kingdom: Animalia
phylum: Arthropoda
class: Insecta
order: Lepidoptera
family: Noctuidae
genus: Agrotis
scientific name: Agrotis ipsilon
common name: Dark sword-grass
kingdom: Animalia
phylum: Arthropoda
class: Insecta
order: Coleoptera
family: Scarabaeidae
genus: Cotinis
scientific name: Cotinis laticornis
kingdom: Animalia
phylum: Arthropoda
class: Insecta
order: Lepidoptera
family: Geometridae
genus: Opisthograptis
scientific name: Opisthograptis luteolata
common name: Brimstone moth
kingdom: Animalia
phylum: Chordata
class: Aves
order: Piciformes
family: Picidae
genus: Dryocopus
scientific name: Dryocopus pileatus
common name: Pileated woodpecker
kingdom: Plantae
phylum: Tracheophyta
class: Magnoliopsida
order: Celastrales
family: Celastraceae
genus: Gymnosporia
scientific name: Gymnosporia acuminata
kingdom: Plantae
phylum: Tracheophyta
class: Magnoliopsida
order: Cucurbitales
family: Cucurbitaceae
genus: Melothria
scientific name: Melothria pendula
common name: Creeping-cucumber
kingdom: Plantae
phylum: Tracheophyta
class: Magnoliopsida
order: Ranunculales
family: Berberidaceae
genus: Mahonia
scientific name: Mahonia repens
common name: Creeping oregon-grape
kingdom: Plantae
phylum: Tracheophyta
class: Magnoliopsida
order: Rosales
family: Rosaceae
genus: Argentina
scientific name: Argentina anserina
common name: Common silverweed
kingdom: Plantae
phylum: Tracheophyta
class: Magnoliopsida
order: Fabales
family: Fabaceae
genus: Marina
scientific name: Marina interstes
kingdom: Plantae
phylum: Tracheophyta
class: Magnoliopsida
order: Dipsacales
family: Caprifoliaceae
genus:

= = =

● To be done
Write out every line of the records above word for word, in the same order and with nothing added or left out.

● Written reply
kingdom: Animalia
phylum: Arthropoda
class: Insecta
order: Lepidoptera
family: Noctuidae
genus: Agrotis
scientific name: Agrotis ipsilon
common name: Dark sword-grass
kingdom: Animalia
phylum: Arthropoda
class: Insecta
order: Coleoptera
family: Scarabaeidae
genus: Cotinis
scientific name: Cotinis laticornis
kingdom: Animalia
phylum: Arthropoda
class: Insecta
order: Lepidoptera
family: Geometridae
genus: Opisthograptis
scientific name: Opisthograptis luteolata
common name: Brimstone moth
kingdom: Animalia
phylum: Chordata
class: Aves
order: Piciformes
family: Picidae
genus: Dryocopus
scientific name: Dryocopus pileatus
common name: Pileated woodpecker
kingdom: Plantae
phylum: Tracheophyta
class: Magnoliopsida
order: Celastrales
family: Celastraceae
genus: Gymnosporia
scientific name: Gymnosporia acuminata
kingdom: Plantae
phylum: Tracheophyta
class: Magnoliopsida
order: Cucurbitales
family: Cucurbitaceae
genus: Melothria
scientific name: Melothria pendula
common name: Creeping-cucumber
kingdom: Plantae
phylum: Tracheophyta
class: Magnoliopsida
order: Ranunculales
family: Berberidaceae
genus: Mahonia
scientific name: Mahonia repens
common name: Creeping oregon-grape
kingdom: Plantae
phylum: Tracheophyta
class: Magnoliopsida
order: Rosales
family: Rosaceae
genus: Argentina
scientific name: Argentina anserina
common name: Common silverweed
kingdom: Plantae
phylum: Tracheophyta
class: Magnoliopsida
order: Fabales
family: Fabaceae
genus: Marina
scientific name: Marina interstes
kingdom: Plantae
phylum: Tracheophyta
class: Magnoliopsida
order: Dipsacales
family: Caprifoliaceae
genus:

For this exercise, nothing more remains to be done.